#### Provided entries ####
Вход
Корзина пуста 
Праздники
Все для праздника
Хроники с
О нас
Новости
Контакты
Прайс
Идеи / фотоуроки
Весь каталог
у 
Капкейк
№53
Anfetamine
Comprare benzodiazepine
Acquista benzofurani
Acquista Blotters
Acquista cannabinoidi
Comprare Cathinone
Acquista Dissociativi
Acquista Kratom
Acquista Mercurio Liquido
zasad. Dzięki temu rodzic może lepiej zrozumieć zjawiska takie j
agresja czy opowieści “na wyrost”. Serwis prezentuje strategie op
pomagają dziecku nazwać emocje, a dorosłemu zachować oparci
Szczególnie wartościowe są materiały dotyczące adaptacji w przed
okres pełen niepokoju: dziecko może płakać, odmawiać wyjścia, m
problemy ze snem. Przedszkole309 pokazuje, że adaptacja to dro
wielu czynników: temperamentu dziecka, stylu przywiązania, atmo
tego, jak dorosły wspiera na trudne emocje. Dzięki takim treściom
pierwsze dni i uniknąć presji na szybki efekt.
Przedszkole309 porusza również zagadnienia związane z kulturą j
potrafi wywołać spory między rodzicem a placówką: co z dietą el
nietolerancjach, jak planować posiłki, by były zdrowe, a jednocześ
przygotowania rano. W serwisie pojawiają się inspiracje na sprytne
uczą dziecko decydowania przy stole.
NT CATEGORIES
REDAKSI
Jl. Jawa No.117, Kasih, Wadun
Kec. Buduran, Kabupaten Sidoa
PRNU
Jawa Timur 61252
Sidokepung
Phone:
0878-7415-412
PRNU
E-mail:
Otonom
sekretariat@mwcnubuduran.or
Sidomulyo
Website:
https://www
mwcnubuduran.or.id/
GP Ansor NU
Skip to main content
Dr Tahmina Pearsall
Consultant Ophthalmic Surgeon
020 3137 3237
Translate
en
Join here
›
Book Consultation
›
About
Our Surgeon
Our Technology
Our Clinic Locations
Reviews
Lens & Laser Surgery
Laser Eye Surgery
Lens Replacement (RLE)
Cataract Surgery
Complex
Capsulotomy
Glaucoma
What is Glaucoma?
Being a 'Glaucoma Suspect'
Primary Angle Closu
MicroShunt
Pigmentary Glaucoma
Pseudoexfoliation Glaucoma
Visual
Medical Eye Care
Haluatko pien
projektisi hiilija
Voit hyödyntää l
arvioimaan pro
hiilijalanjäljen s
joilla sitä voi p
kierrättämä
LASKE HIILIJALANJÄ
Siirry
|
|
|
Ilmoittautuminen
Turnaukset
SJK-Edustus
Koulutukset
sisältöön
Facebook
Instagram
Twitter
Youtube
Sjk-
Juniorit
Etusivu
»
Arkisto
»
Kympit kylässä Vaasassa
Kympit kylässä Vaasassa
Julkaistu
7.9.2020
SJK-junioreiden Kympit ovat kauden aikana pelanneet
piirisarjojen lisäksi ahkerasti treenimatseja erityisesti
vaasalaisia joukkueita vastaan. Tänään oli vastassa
####
#### Provided entries ####
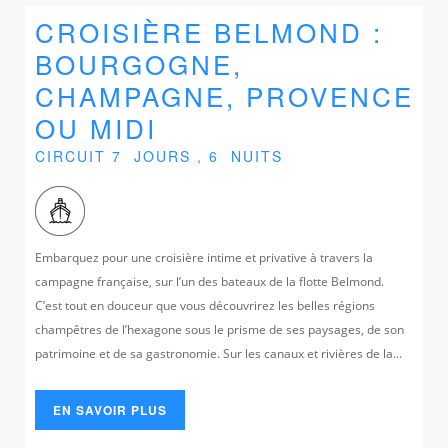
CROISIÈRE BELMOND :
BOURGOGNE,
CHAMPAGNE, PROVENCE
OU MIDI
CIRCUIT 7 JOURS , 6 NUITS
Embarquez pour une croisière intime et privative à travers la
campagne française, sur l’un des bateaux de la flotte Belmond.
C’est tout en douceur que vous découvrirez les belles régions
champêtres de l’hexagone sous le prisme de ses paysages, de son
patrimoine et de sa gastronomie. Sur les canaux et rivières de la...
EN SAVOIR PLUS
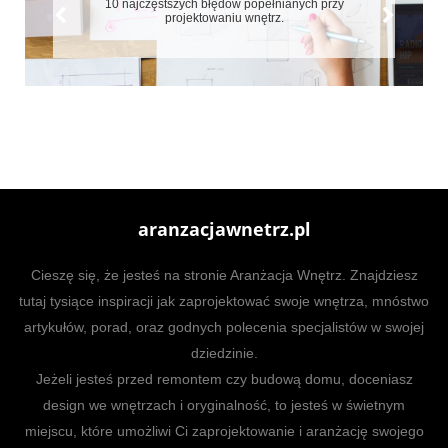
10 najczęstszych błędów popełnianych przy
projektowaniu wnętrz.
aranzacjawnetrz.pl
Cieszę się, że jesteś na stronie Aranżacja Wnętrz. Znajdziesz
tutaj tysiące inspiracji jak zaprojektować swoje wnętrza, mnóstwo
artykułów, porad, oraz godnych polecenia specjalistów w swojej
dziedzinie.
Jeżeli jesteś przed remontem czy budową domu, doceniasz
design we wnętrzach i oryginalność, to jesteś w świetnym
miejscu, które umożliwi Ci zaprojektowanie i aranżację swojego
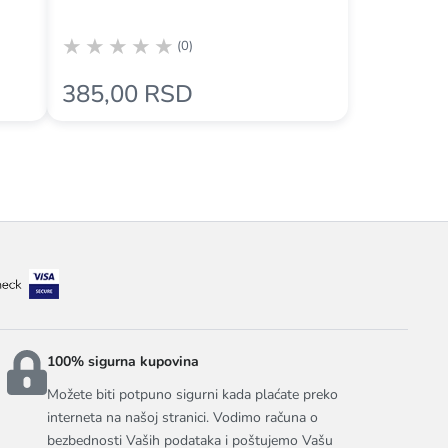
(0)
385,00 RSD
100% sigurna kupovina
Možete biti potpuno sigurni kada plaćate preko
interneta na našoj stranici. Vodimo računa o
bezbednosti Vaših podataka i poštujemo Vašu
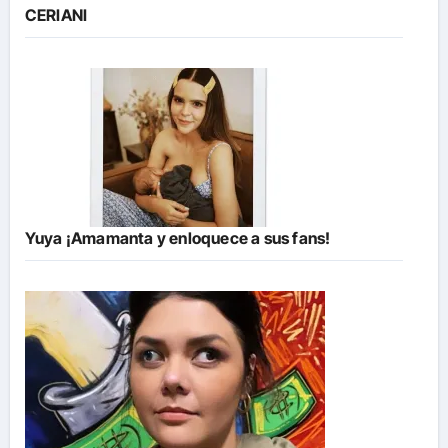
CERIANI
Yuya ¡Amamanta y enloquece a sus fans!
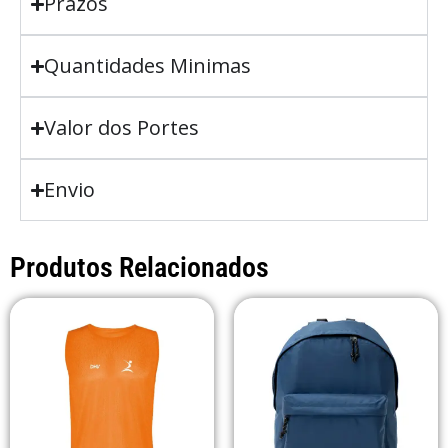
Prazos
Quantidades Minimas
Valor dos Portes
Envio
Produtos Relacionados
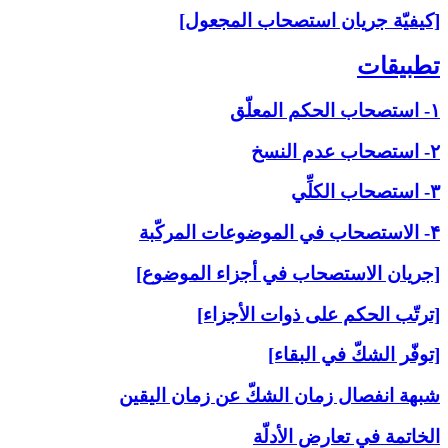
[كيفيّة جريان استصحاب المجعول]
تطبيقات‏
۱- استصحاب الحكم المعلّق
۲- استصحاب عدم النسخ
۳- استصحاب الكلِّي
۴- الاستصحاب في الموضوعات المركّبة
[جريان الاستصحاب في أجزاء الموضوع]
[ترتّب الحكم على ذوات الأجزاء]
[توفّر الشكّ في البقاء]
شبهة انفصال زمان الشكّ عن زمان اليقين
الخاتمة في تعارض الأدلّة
####
-- Exercise requirements --
Reproduce every line of the listing above in which the string "الاستصحاب" appears.

-- Result of this task --
۴- الاستصحاب في الموضوعات المركّبة
[جريان الاستصحاب في أجزاء الموضوع]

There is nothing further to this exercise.